Lemongrass food truck in Arlington
By Rina Rapuano
Wednesday, Feb. 8, 2012
Three things can give food-truck vendors an edge: a highly visible truck, effective Twitter feeds and, of course, really good food. Even though Lemongrass just opened in December and its owners, husband-and-wife team Andy and Uyen Nguyen of Centreville, have no background in food service, their truck is already an overachiever on all three fronts.
The bright-green vehicle is painted with white bubbles and a colorful, anime-like logo featuring two little girls - one holding bubble tea and the other a Vietnamese banh mi sandwich - modeled after the owners' children.
As for Twitter, the truck is refreshingly good at communicating where it will be, when it will arrive, when it's leaving and what's next on the schedule. When it comes to the food, it tastes as good as it smells.
Uyen, 32, and Andy, 36, were government contractors before launching the truck, which serves food inspired by their Vietnamese heritage.
"These were just our personal favorites growing up," Uyen says of the short menu of chicken or pork available on banh mi ($7.50), vermicelli noodles ($8), tacos ($7.50 for three) or salad ($8). "We came up with the idea because a lot of Asian people work in Northern Virginia and can't always go to Falls Church for a sandwich."
The large, addictive banh mi differs from the traditional version in that it uses either grilled chicken or slow-roasted pork rubbed with Asian spices instead of the pork cold cuts that Uyen says can be off-putting to Western palates. It also includes a Sriracha mayonnaise with a welcome zip. But, as in the real deal, the baguette is bought daily from a Vietnamese bakery in Falls Church, and the Nguyens make the sweet-pickle mix - carrots and daikon radish sprinkled with fresh cilantro sprigs - that characterizes the sandwich.
We tried the luscious chicken - marinated in lemon grass, sesame oil, garlic and shallot - in a taco, a sort of banh mi on a flour tortilla. It's a surprisingly great twist on the sandwich.

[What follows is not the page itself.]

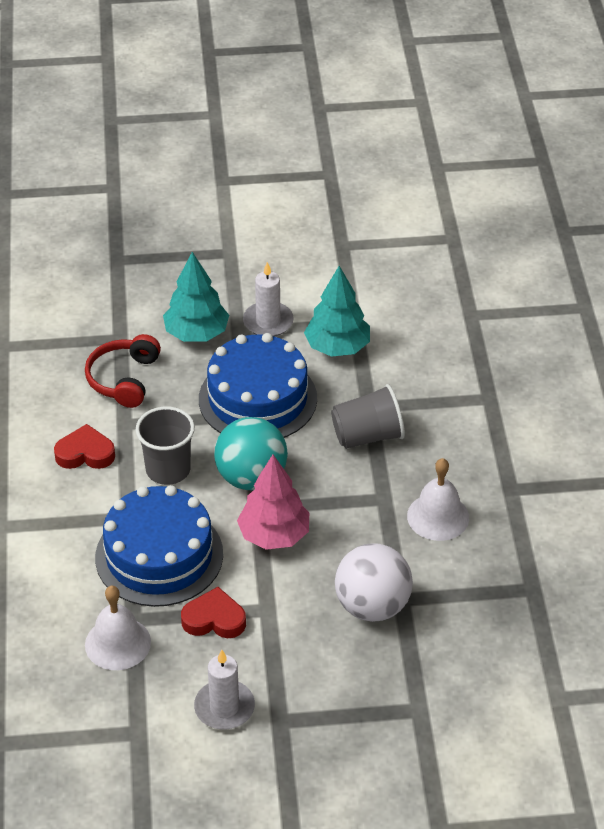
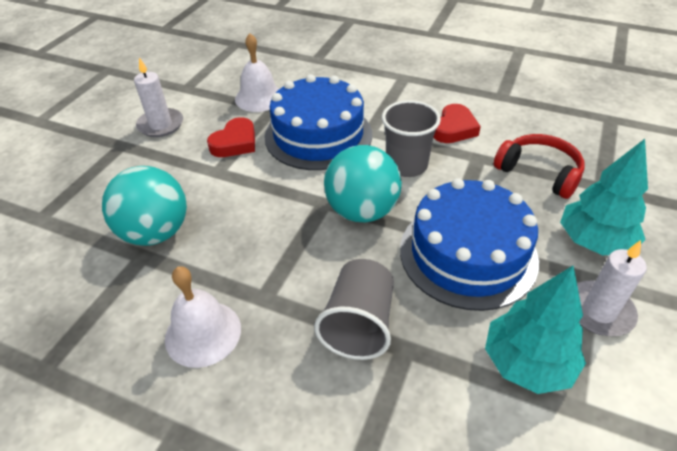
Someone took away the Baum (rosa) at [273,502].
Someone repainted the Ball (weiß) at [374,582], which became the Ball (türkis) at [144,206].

Most of the same ingredients also are available on vermicelli or a salad, except for the mayo, which is replaced by a sweet, funky lemon grass dressing. But the pork that accompanied the noodles had a ropy texture that the banh mi pork didn't have.
The brewed Thai bubble tea ($4), studded with pearls of black tapioca, is a sweet, milky way to wash it all down. Bubble tea originated in Taiwan, but Uyen says she wanted to serve it just because she likes it.
And after trying Lemongrass's food, we're happy to defer to her good taste.